Consider that when a tragic mass shooting occurs, we AGAIN have the argument about whether guns should be banned. This misses the point, because a couple years ago, some guy turned guns into digits to be freely distributed without cost to anyone in the world. In other words, a gun is now intangible. It’s information. In response, people have come up with the idea to ban 3D printers. One problem…3D printers are self-replicating and cannot possibly be banned.


Uber is a ride-sharing app that makes a bunch of special interests mad. Let’s ban it! God forbid people save a few bucks on taxi services.


Androids are becoming scary realistic. While everyone is busy trying to define and redefine the word “marriage,” others are concerned that androids will become so accessible, people will want to have sex with them.

We can’t put the genie back in the bottle.

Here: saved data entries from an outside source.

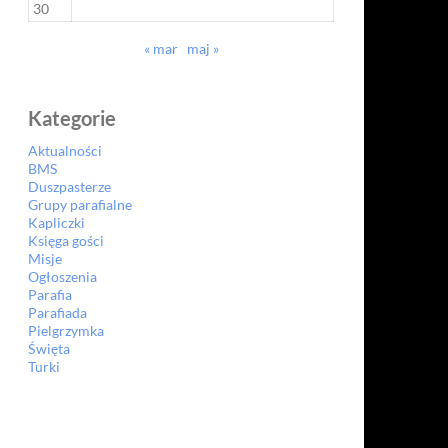
30
« mar
maj »
Kategorie
Aktualności
BMS
Duszpasterze
Grupy parafialne
Kapliczki
Księga gości
Misje
Ogłoszenia
Parafia
Parafiada
Pielgrzymka
Święta
Turki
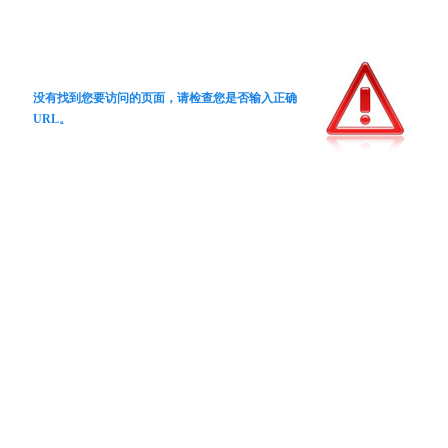
没有找到您要访问的页面，请检查您是否输入正确
URL。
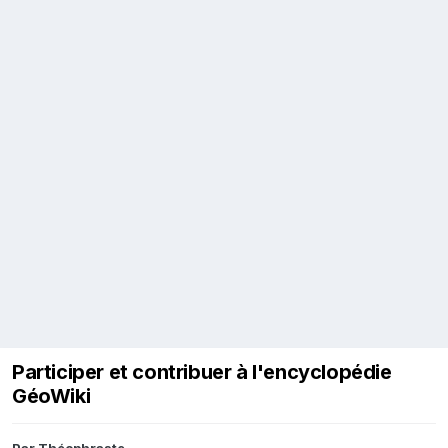
Participer et contribuer à l'encyclopédie
GéoWiki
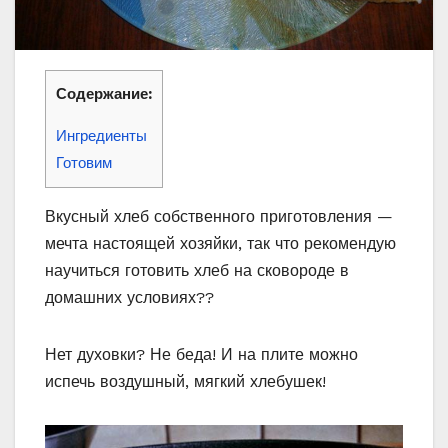
Содержание:
Ингредиенты
Готовим
Вкусный хлеб собственного приготовления —
мечта настоящей хозяйки, так что рекомендую
научиться готовить хлеб на сковороде в
домашних условиях??
Нет духовки? Не беда! И на плите можно
испечь воздушный, мягкий хлебушек!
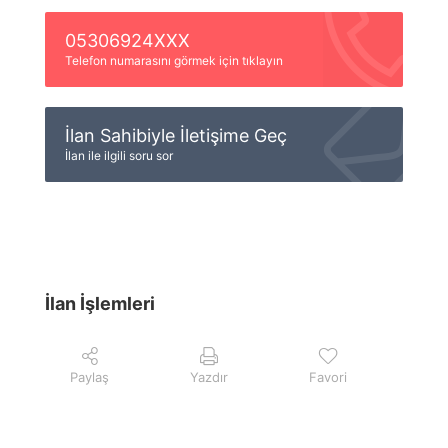
05306924XXX
Telefon numarasını görmek için tıklayın
İlan Sahibiyle İletişime Geç
İlan ile ilgili soru sor
İlan İşlemleri
Paylaş
Yazdır
Favori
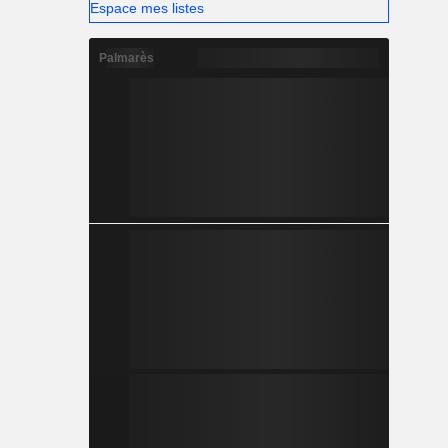
Espace mes listes
Palmarès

The point is, our technology is far outstripping our morality and even our ability to control it. This isn’t going to stop, either. People WILL have sex with androids. People WILL print guns and other such items in their homes. Communities will achieve energy independence separate from government control. Kids will live in virtual worlds. Governments will develop super soldiers. Wars will be fought by robots. These are new frontiers and I’m afraid our current childish models of how the world works coupled with incredibly corrupt institutions and people incapable of pondering anything beyond their own animal self-interest are woefully ill-equipped to handle them.

To bring it full circle, I believe it’s time to stop bickering about how we can all plunder one another along the lines of race, sex, gender or religion and realize that we all have to learn to produce something for the world, leaving it a little better off than it was before. Because once the need or usefulness in using another person’s wealth, resources or even body wanes, the only things left to use are human lives and souls.